* **YOUR OBJECTIVE**:
Copy the data exactly from the line that contains "right ankle: (730, 856)" through the line that contains "left shoulder: (174, 543)", keeping both end lines and leaving out everything else.

* **EXCERPTED RECORDS**:
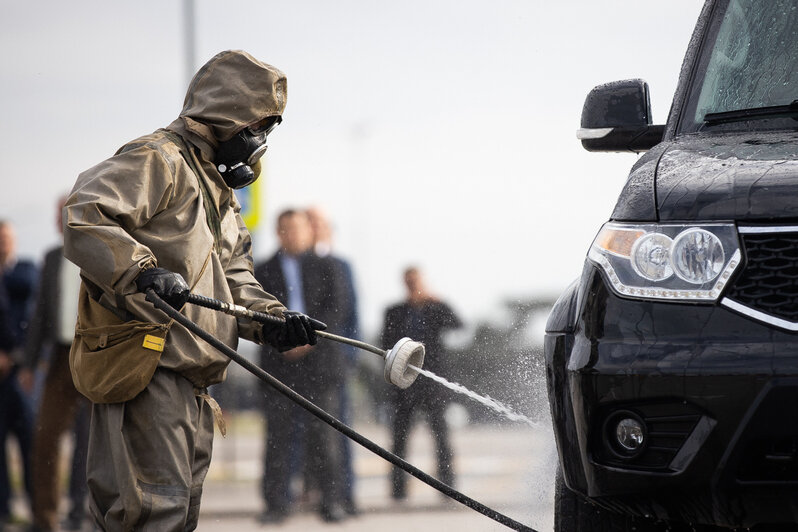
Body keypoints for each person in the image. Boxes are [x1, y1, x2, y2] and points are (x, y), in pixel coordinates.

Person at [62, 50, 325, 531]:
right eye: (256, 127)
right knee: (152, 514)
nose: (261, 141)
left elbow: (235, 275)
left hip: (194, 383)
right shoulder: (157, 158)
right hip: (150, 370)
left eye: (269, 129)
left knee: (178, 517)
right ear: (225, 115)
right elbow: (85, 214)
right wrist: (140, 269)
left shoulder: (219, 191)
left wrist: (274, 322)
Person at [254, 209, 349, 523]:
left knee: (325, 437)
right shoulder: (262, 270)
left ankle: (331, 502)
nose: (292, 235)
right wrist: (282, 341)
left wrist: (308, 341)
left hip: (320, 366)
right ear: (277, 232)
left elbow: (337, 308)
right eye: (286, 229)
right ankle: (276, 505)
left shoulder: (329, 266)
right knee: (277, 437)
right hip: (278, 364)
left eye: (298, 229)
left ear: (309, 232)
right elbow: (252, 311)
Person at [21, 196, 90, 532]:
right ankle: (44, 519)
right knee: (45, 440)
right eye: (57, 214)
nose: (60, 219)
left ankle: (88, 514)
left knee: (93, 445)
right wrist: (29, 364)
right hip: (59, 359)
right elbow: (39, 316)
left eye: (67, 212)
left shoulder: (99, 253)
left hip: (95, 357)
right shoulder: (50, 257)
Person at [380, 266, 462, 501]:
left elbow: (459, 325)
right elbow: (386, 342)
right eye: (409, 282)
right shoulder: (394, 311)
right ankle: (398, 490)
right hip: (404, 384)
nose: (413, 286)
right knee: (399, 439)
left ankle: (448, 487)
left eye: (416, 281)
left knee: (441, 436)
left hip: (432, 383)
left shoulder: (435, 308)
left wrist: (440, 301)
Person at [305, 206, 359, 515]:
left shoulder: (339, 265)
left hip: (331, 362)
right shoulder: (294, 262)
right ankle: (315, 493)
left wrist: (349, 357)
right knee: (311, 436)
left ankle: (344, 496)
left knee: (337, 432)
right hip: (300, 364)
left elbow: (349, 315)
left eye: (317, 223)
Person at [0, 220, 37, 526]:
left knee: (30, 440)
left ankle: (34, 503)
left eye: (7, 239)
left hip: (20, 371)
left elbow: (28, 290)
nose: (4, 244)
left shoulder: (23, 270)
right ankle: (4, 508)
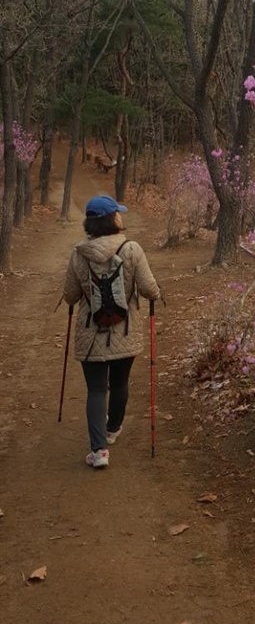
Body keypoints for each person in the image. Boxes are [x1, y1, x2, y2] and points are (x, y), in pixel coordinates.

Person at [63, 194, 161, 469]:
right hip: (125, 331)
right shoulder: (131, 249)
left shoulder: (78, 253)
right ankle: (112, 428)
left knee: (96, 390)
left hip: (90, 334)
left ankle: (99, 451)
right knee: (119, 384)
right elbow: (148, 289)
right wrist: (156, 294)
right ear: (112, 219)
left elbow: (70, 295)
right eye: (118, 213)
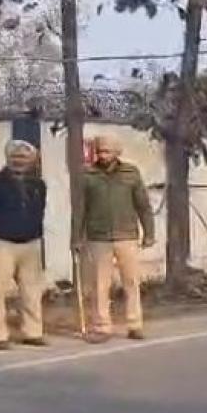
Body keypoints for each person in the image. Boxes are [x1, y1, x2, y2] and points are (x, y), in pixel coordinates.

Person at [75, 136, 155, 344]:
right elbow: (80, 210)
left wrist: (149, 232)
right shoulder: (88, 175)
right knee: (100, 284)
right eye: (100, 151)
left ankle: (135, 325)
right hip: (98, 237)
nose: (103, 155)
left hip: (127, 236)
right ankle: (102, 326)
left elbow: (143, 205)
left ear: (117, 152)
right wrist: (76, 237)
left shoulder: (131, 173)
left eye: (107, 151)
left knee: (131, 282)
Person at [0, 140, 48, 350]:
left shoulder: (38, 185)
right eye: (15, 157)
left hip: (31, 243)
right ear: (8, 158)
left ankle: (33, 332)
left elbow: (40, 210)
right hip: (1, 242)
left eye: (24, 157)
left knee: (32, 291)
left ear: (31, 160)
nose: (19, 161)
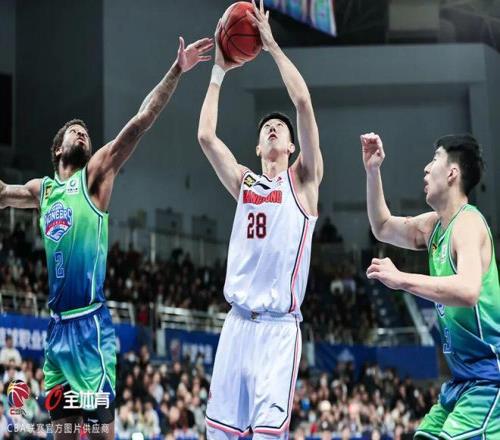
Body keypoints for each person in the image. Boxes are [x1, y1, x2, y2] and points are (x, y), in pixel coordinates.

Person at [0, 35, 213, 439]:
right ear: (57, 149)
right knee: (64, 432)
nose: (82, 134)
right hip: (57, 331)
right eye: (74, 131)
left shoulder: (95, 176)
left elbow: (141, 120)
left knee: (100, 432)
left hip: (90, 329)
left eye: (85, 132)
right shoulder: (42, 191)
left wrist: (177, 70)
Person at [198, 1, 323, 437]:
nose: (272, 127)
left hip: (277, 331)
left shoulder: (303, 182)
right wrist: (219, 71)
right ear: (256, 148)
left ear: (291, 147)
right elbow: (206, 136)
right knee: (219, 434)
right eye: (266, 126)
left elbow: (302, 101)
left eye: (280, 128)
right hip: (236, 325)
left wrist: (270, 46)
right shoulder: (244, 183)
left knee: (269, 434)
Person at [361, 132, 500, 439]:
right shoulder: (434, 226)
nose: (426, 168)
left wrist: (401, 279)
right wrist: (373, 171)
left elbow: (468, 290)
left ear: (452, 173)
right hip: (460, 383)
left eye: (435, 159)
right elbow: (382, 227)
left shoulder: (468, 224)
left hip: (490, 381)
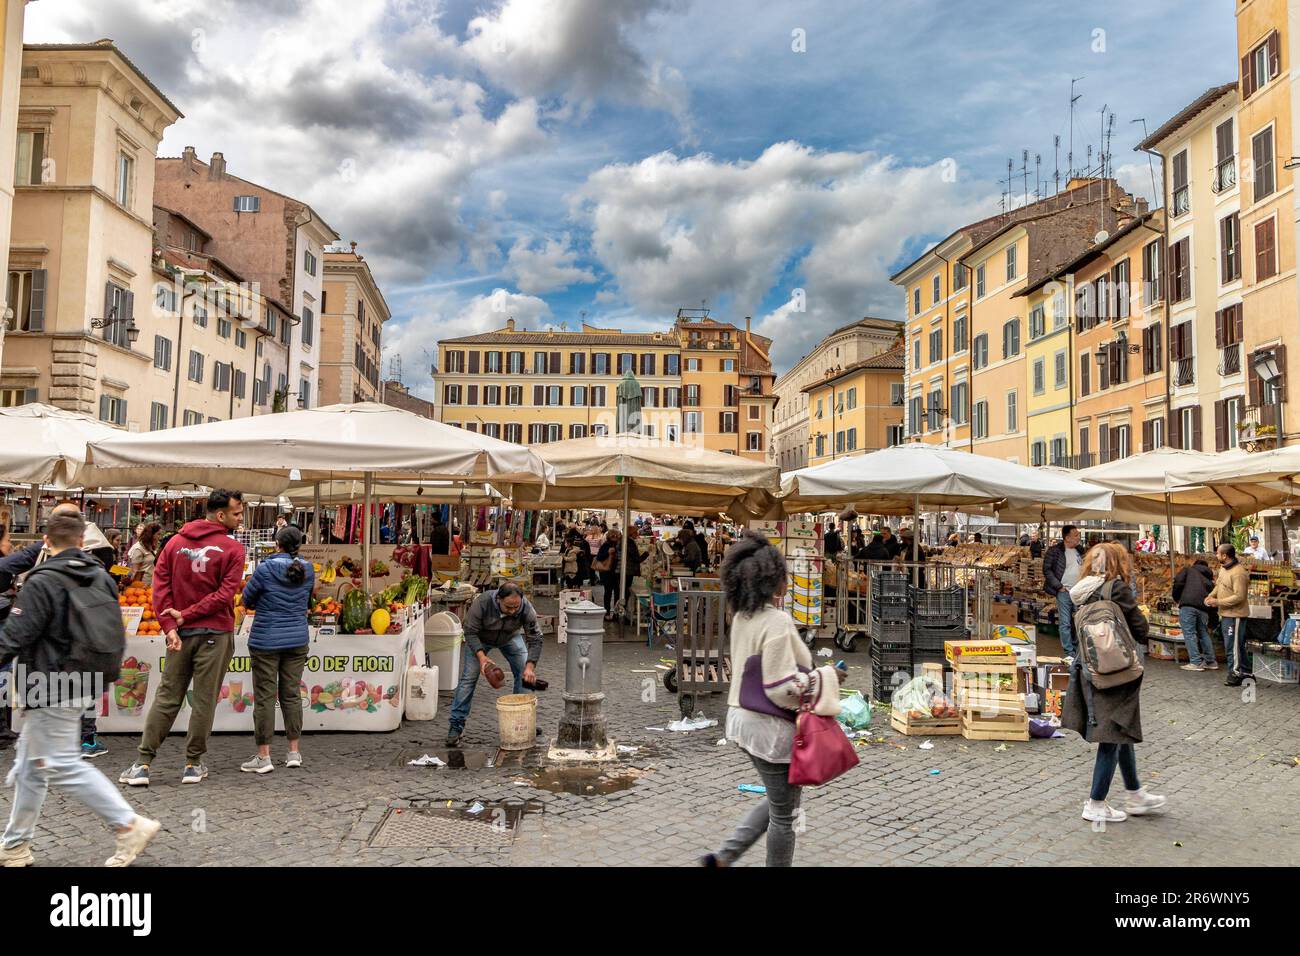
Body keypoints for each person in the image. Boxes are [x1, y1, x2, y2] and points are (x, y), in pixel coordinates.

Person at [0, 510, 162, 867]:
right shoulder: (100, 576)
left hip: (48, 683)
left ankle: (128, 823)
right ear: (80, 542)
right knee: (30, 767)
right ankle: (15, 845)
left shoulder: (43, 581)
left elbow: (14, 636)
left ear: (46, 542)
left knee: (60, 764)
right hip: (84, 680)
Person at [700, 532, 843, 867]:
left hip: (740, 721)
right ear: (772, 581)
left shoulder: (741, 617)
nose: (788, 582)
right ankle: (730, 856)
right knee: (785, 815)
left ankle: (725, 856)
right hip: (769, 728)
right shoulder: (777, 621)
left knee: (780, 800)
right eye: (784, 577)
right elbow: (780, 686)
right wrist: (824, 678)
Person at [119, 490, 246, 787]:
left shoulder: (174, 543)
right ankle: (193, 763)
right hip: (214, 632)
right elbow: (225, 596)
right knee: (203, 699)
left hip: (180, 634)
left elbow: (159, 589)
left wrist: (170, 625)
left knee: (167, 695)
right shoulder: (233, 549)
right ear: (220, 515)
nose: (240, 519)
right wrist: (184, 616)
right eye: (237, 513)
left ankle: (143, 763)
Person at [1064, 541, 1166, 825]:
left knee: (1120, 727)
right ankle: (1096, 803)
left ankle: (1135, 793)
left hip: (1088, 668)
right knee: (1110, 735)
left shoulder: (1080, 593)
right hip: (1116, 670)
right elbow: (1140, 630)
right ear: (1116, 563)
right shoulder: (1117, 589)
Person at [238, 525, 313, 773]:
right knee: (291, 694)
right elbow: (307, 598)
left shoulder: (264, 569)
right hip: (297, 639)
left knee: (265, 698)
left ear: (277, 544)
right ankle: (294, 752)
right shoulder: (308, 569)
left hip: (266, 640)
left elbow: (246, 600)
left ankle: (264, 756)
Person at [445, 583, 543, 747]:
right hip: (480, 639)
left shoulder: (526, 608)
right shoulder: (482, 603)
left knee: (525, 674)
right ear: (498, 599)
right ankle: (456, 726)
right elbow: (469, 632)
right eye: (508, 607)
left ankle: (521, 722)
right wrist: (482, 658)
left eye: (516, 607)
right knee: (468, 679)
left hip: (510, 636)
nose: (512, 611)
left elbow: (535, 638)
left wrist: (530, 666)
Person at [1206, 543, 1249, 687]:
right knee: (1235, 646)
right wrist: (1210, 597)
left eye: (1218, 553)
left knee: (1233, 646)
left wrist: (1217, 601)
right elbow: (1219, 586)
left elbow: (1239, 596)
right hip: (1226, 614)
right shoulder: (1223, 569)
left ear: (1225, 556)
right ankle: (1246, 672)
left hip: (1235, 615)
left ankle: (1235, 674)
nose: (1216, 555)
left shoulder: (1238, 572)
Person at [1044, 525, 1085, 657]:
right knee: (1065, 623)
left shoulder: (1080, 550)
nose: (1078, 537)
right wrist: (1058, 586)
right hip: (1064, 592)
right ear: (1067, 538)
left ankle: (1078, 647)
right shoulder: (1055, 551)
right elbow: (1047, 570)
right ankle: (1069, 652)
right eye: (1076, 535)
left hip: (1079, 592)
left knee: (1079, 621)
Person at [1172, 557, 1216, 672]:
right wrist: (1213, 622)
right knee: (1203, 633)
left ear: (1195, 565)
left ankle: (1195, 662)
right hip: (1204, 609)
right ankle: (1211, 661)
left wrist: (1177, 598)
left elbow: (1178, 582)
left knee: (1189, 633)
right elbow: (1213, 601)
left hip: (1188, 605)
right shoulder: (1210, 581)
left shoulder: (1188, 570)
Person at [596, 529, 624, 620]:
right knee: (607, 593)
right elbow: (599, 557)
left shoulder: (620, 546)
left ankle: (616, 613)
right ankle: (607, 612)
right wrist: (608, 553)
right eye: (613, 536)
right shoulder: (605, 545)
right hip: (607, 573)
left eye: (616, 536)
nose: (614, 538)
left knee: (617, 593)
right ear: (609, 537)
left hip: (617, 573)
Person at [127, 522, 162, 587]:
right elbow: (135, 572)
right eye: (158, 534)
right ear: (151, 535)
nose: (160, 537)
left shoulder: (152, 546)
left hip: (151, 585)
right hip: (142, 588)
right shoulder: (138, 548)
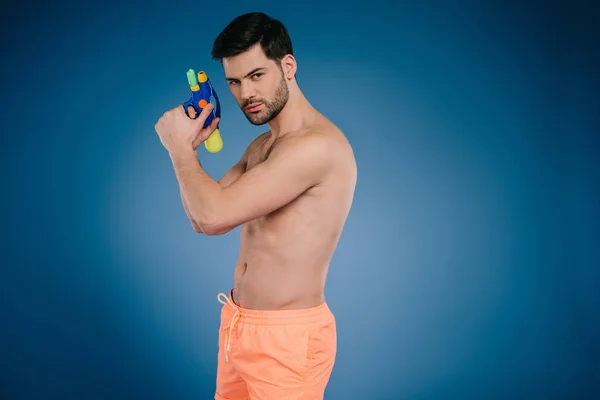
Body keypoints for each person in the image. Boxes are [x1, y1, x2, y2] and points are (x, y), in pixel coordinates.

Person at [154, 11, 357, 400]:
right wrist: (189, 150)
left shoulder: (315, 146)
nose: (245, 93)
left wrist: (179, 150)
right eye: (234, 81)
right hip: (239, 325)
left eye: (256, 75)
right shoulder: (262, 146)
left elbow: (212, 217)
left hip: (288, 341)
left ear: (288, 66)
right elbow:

* **RESPONSE AREA**:
right ankle: (730, 856)
right knee: (785, 815)
left ankle: (725, 856)
right hip: (769, 728)
right shoulder: (777, 621)
left knee: (780, 800)
right eye: (784, 577)
right elbow: (780, 686)
right wrist: (824, 678)
Person at [119, 490, 246, 787]:
left shoulder: (174, 543)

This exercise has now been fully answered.